## Written tasks
A - Answer these from the spillway problem:
(i) What limits the model flow to 1.25 m³/s?
(ii) Which dimensionless number must be equal in the model and the prototype?
(iii) What force ratio results when ρ_r is taken as 1?
B - In the spillway problem, retype the passage from "Question 9.1: The" up to and including "of the prototype?".

Question 9.1: The flow over a spillway is 140 m³/s. The model flow is limi......
The flow over a spillway is 140 m³/s. The model flow is limited to 1.25 m³/s, based on the capacity of the laboratory pumps. What should be the model scale to maintain dynamic similarity? If the force on a certain area of the model is measured as 4 N, what would be the force on the corresponding area of the prototype?
Given, Q_{p} = 140 m³/s; Q_{m} = 1.25 m³/s
This being a gravity driven flow, Froude number should be the same in the model and the prototype.
Thus F_{r}=1\;\;\text{or}\;\left\lgroup{\frac{V}{\sqrt{g L}}}\right\rgroup_{r}=1
Therefore, considering g_{r} = 1, the velocity ratio V_{r}={\sqrt{L_{r}}}
Discharge ratio, Q_{r}=A_{r}\,V_{r}=L_{r}^{2}\,L_{r}^{\frac{1}{2}}=L_{r}^{\frac{5}{2}}
Hence from the given flow rates,
{\frac{1.25}{140}}={L_{r}^{\frac{5}{2}}}\;\;\mathrm{or}\;\;L_{r}=\left\lgroup{\frac{1.25}{140}}\right\rgroup^{2/5}=0.151\;\mathrm{i.e.,}\;1:6.6Equal Froude number in the model and prototype leads to equal Euler number in the two.
Therefore \left\lgroup\frac{\Delta p}{\rho V^{2}}\right\rgroup_{r}=1;\text{ or }\Delta p_{r}=\rho_{r}V_{r}^{2}
Force ratio (F)_{r}=A_{r}\,\Delta p_{r}=L_{r}^{2}\,\rho_{r}\,V_{r}^{2}=L_{r}^{3}\,\rho_{r}
Assuming \rho_r = 1 ,the force ratio = L_r^3 = 0.151³ = 0.00344
Therefore, force in prototype = {\frac{4}{0.00344}}=1163\ \mathrm{N}

(Collected data)
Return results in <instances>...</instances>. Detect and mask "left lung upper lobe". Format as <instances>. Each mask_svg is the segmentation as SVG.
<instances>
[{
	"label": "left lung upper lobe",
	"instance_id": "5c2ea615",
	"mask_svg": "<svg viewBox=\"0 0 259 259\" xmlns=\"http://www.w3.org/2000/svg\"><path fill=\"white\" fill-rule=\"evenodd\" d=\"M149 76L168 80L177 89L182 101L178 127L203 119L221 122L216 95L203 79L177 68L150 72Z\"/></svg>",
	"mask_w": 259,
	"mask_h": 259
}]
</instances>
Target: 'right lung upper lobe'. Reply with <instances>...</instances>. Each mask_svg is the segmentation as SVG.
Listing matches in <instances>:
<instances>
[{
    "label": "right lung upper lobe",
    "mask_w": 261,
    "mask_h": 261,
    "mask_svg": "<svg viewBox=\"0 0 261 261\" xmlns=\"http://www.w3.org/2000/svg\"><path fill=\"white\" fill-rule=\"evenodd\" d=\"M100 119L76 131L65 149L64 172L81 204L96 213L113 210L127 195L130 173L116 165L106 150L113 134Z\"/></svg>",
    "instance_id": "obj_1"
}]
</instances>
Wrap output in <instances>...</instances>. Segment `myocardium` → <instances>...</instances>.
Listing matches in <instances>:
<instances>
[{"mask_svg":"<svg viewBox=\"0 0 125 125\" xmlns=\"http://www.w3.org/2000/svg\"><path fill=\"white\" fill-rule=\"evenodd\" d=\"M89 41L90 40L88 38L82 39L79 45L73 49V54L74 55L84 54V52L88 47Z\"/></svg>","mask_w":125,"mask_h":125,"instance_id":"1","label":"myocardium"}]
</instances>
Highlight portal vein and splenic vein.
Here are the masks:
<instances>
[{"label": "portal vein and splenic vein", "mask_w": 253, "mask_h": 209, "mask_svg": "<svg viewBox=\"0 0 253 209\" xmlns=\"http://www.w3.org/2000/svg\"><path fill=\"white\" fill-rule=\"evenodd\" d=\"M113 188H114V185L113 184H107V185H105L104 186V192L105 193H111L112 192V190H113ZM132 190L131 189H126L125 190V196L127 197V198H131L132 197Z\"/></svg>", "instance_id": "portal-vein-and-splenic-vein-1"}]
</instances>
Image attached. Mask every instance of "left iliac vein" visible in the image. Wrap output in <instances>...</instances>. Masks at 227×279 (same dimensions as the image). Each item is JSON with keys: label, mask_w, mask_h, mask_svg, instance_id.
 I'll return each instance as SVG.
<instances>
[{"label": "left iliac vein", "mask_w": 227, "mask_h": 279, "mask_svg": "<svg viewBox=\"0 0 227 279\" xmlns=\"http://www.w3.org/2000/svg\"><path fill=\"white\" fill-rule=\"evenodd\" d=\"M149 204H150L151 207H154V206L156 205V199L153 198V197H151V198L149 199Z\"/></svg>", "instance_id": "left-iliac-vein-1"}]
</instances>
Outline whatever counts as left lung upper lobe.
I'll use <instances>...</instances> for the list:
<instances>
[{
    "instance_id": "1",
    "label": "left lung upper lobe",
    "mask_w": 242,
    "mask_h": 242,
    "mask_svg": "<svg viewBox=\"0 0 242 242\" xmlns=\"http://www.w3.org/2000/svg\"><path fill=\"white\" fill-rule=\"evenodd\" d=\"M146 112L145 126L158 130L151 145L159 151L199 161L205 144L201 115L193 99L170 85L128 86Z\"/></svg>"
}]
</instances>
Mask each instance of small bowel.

## Exercise answers
A -
(i) The capacity of the laboratory pumps.
(ii) The Froude number.
(iii) 0.00344.

B -
Question 9.1: The flow over a spillway is 140 m³/s. The model flow is limi......
The flow over a spillway is 140 m³/s. The model flow is limited to 1.25 m³/s, based on the capacity of the laboratory pumps. What should be the model scale to maintain dynamic similarity? If the force on a certain area of the model is measured as 4 N, what would be the force on the corresponding area of the prototype?